I think everyone remembers where they were five years ago today when the planes hit the towers.

I certainly do. I was at my Dad's house. I had taken delivery of my brand new Ford Puma the previous Friday, and was in Melksham visiting my sister Amanda, and we stopped at Dad's so I could show off the car.

We were sitting in the kitchen chatting when a newsflash came on that a plane had crashed into the North Tower of the World Trade Centre. Obviously we assumed at the time that it was an accident, until we watched in horror as the second plane crashed into the South Tower. I remember Dad saying, "Oh God, they've hit the other one". Suddenly it was clearly no accident.

So what should have been a happy day became an horrific one. For the only time in my life, I was glad my mother was not around, as I would have hated her to watch thousands of people being murdered on daytime television.

As I drove back to Swindon, my thoughts turned to the short-term future, wondering whether I had watched the beginning of World War 3. There was a war of course, in Afghanistan, but I don't think I ever realised how far-reaching the war on terror would be.

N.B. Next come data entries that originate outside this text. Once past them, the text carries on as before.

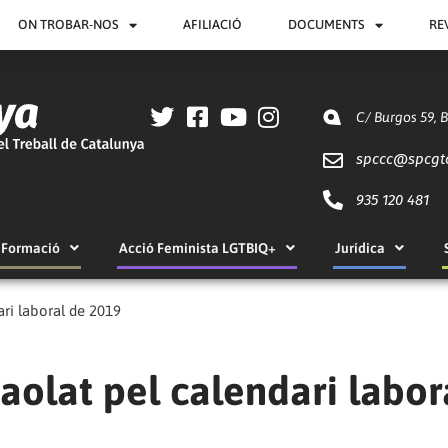
ON TROBAR-NOS
AFILIACIÓ
DOCUMENTS
RE
C/ Burgos 59, 
spccc@
spcgt
935 120 481
Formació
Acció Feminista LGTBIQ+
Jurídica
ari laboral de 2019
aolat pel calendari labor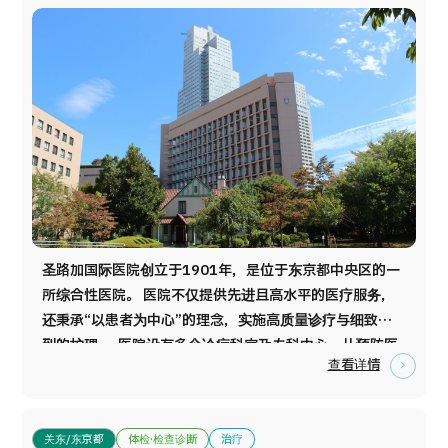
圣路加国际医院创立于1901年，是位于东京都中央区的一
所综合性医院。 医院不仅提供先进且高水平的医疗服务，
还秉承“以患者为中心”的理念，实施高质量诊疗与细致周
到的护理。 医院设有多个诊疗科室及专科中心，从预防医
查看详情
疗到高度急性期医疗均可提供全面服务。 医院已获得 JCI
认证和Magnet认证，并入选Newsweek杂志评选的
“2025年全球最佳医院”，在国际上享有较高声誉。 医院
关东/东京都
体检·检查诊断
治疗
位于东京市中心，交通便利，并配备多语言支持及完善的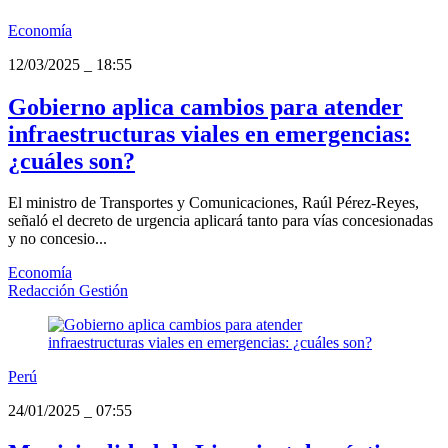
Economía
12/03/2025
_
18:55
Gobierno aplica cambios para atender
infraestructuras viales en emergencias:
¿cuáles son?
El ministro de Transportes y Comunicaciones, Raúl Pérez-Reyes,
señaló el decreto de urgencia aplicará tanto para vías concesionadas
y no concesio...
Economía
Redacción Gestión
Perú
24/01/2025
_
07:55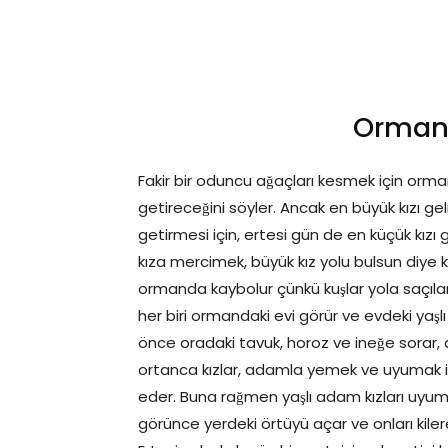
Ormand
Fakir bir oduncu ağaçları kesmek için orma
getireceğini söyler. Ancak en büyük kızı g
getirmesi için, ertesi gün de en küçük kızı 
kıza mercimek, büyük kız yolu bulsun diye 
ormanda kaybolur çünkü kuşlar yola saçılan
her biri ormandaki evi görür ve evdeki ya
önce oradaki tavuk, horoz ve ineğe sorar,
ortanca kızlar, adamla yemek ve uyumak içi
eder. Buna rağmen yaşlı adam kızları uyuma
görünce yerdeki örtüyü açar ve onları kilere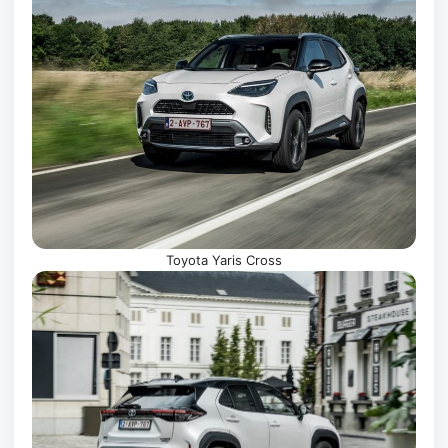
Toyota Yaris Cross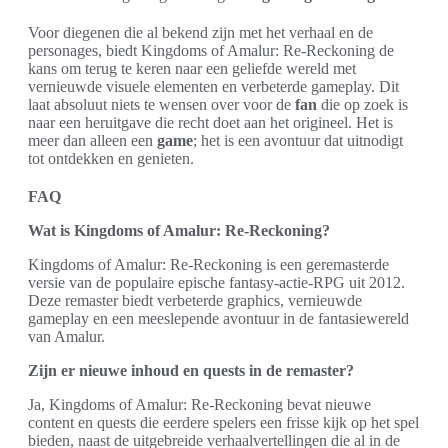
Voor diegenen die al bekend zijn met het verhaal en de
personages, biedt Kingdoms of Amalur: Re-Reckoning de
kans om terug te keren naar een geliefde wereld met
vernieuwde visuele elementen en verbeterde gameplay. Dit
laat absoluut niets te wensen over voor de
fan
die op zoek is
naar een heruitgave die recht doet aan het origineel. Het is
meer dan alleen een
game
; het is een avontuur dat uitnodigt
tot ontdekken en genieten.
FAQ
Wat is Kingdoms of Amalur: Re-Reckoning?
Kingdoms of Amalur: Re-Reckoning is een geremasterde
versie van de populaire epische fantasy-actie-RPG uit 2012.
Deze remaster biedt verbeterde graphics, vernieuwde
gameplay en een meeslepende avontuur in de fantasiewereld
van Amalur.
Zijn er nieuwe inhoud en quests in de remaster?
Ja, Kingdoms of Amalur: Re-Reckoning bevat nieuwe
content en quests die eerdere spelers een frisse kijk op het spel
bieden, naast de uitgebreide verhaalvertellingen die al in de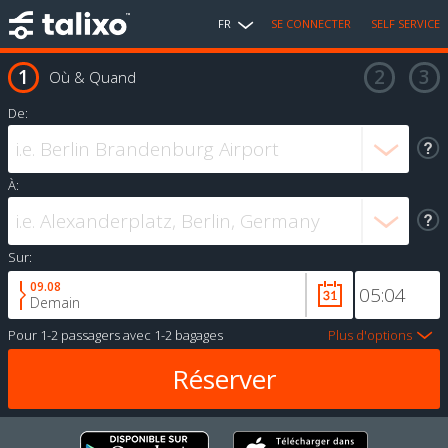
FR
SE CONNECTER
SELF SERVICE
Où & Quand
De:
À:
Sur:
09.08
Demain
Pour
1-2 passagers
avec
1-2 bagages
Plus d'options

I grew up in an age of terrorism. Growing up in the late 70s and 80s I remember many of the IRA atrocities - the Airey Neave car bombing, the Lord Mountbatten bombing, and the Hyde Park nail bombings, to name but a few. Nothing quite compared with what I saw on television that day, and none of those terrible events would ever change the way I live the way 9/11 did.

I've been determined to live my life as normally as possible after 9/11. I remember people thinking I was brave to fly to Crete on holiday a few weeks later. For me not travelling was simply not an option. I was determined not to let the terrorists influence my choices. I think most Brits and Americans think the same way I do, brave souls that we are.

But there are a lot of things we have no control over. There are longer queues at airports. I was in Piccadilly tube station once when it was evacuated due to a security alert. Shortly after the London tube bombings, I was on a train when there was an announcement about an "unattended item". On both occasions I don't mind admitting I was petrified.

But I think the most pertinent reminder of how much the world has changed came this year when I was at Lord's. As usual I arrived in good time, found my seat, left my bag and went for a walk around the ground, watching the players practise in the nets. When I returned to my seat a security guard reprimanded me for leaving my bag unattended. "People were getting worried," he told me.

The terrorists will not win. They can make threats, they can bomb, they can murder innocent people, but they will never break the spirit of our two great nations or of any other countries in the free world. We may have to change the way we go about our day-to-day lives, but we will continue to enjoy our freedom. The way New York responded to 9/11 and London to 7/7 is testament to that.

As a youngster I loved seeing images of the World Trade Centre, as well as of other New York skyscrapers (probably had something to do with all those Spider-Man comics). Now I have pictures of the Twin Towers and the Empire State Building on the wall in my bedroom. I bought them after 9/11. They stand for things like freedom, democracy and a free economy - things the terrorists will never, ever take away from us.

This is dedicated to the 2,973 people who lost their lives in the terrorist attacks on September 11, 2001.